Confidence Intervals with Bootstrapping

Chapter 12

In groups

  • Discuss Homework: Chapter 12, #1, 3, 7

Confidence Intervals


Goal is to estimate a population parameter

\(p\) – true value of a parameter (usually unknown)

\(\hat {p}\) – sample statistic


How confident can we be that the value of \(\hat {p}\) is close to \(p\)?

Case Study

A medical consultant helps guide transplant patients through all the stages of surgery. Out of a total of 62 clients, only 3 had complications:

\[ \hat{p} = 3/62 = 0.048 \]

Consultant claims that her rate is less than the national rate of 10%.

Question – how confident can we be that \(p\) is less than the national rate of 0.1?

Distributions

We know that there’s some variation in the data. But how much?

If this particular consultant had another 62 clients, how many of them might have complications?

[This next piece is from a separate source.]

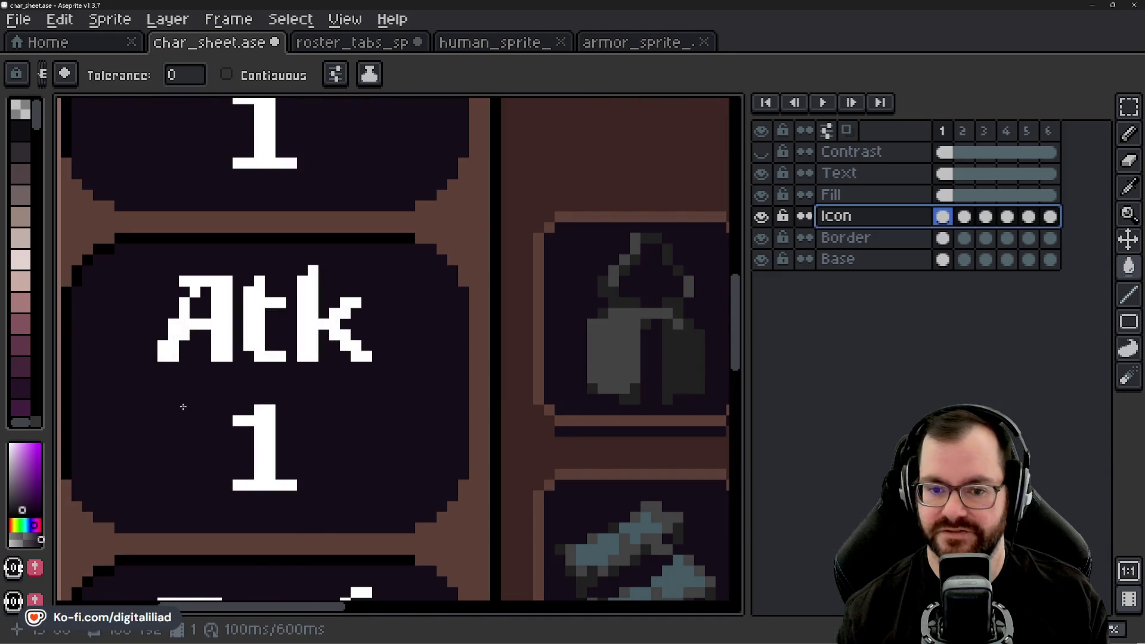
pyautogui.scroll(-2, 183, 407)
pyautogui.scroll(-1, 416, 380)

This is similar to what we did last week.

We need to know the sampling distribution.

Two Steps

  1. Find the distribution

  2. Use the distribution to find confidence interval

Step 1 – Find Sampling Distribution

  • Determine with math!
    We’ll come back to this in Chapter 13.

  • Bootstrapping!
    Use the observed proportion to construct a new population and resample from that.

  • Someone else gives this to us. (e.g. see Chapter 12 homework)

Bootstrap

Want 62 new outcomes each with a 0.048 chance of having a complication. Put 62 marbles in a bag

  • 3 labeled “C”
  • 59 labeld “NC”
  1. pick a marble
  2. note outcome
  3. put back into bag (sample with replacement)
  4. repeat

Resample #1

“NC”, “NC”, “NC”, “NC”, “NC”, “C”, “NC”, “C”, “NC”, “NC”, “NC”, “NC”, “NC”, “NC”, “NC”, “NC”, “NC”, “NC”, “C”, “NC”, “NC”, “NC”, “NC”, “NC”, “NC”, “NC”, “NC”, “NC”, “NC”, “NC”, “NC”, “NC”, “NC”, “NC”, “NC”, “NC”, “NC”, “NC”, “NC”, “NC”, “NC”, “NC”, “NC”, “NC”, “NC”, “NC”, “NC”, “NC”, “NC”, “NC”, “NC”, “NC”, “NC”, “NC”, “NC”, “C”, “NC”, “NC”, “NC”, “C”, “NC”, “NC”

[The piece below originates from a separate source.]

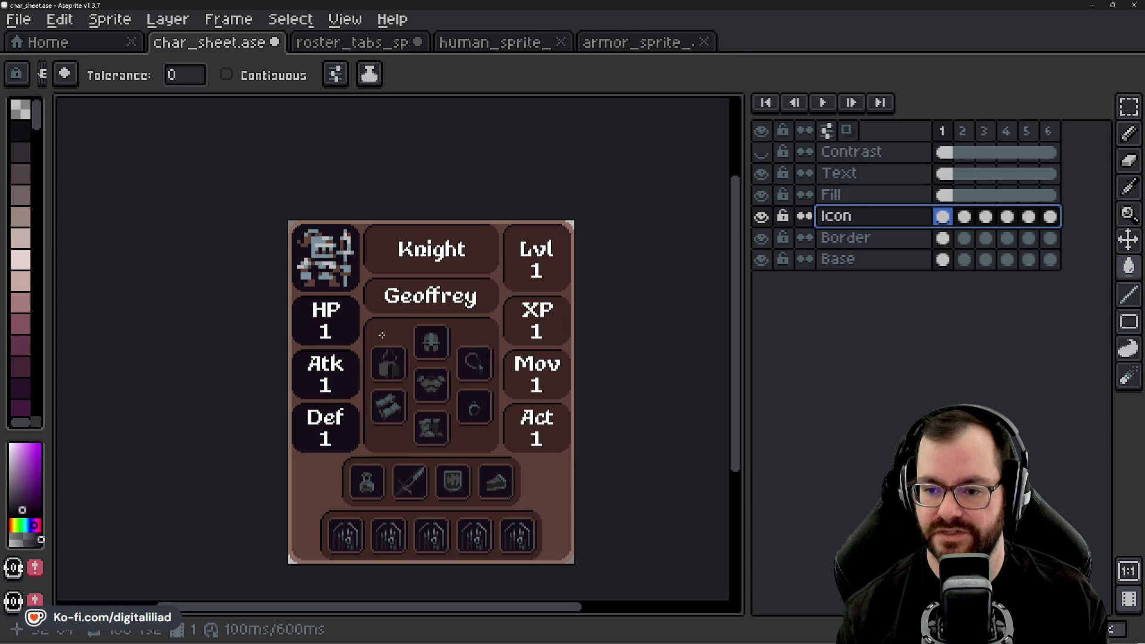
pyautogui.scroll(-1, 405, 420)
pyautogui.scroll(1, 427, 435)
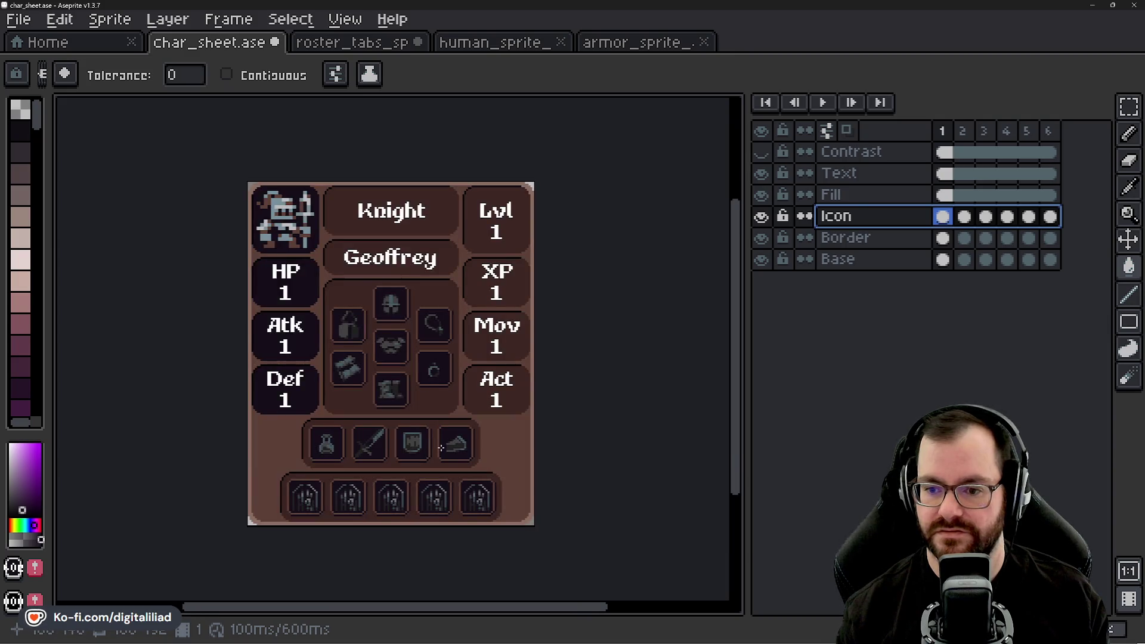
pyautogui.scroll(-1, 422, 408)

Complications: 5/62 = 0.081

Resample many times to get sample distribution

set.seed(25) 

boot_dist_donor <- organ_donor |>
  specify(response = outcome, success = "complication") |>
  generate(reps = 1000, type = "bootstrap") |>
  calculate(stat = "prop")

Visualize

boot_dist_donor |>
  ggplot( aes(x = stat)) +
  geom_histogram(binwidth = 0.011, col="white")

Visualize

visualize(boot_dist_donor)

Step 2 – Use Sampling Distribution to get confidence interval

Estimate 95% confidence interval from graph

95% confidence interval

Confidence Interval #2

boot_dist_donor |>
  summarize(
    lower = quantile( stat, 0.025),
    upper = quantile( stat, 0.975)
  )
# A tibble: 1 × 2
  lower upper
  <dbl> <dbl>
1     0 0.113

Confidence Interval #3

ci <- boot_dist_donor |>
  get_confidence_interval(level = 0.95)

ci
# A tibble: 1 × 2
  lower_ci upper_ci
     <dbl>    <dbl>
1        0    0.113

visualize

visualize(boot_dist_donor) +
  shade_confidence_interval(ci)

Interpretation

We are 95% confident that the true proportion is between 0.0 and 0.113.

Notice that this interval contains the national rate of 0.1.

Therefore we cannot be confident (at a 95% level) that true proportion is less than 10%!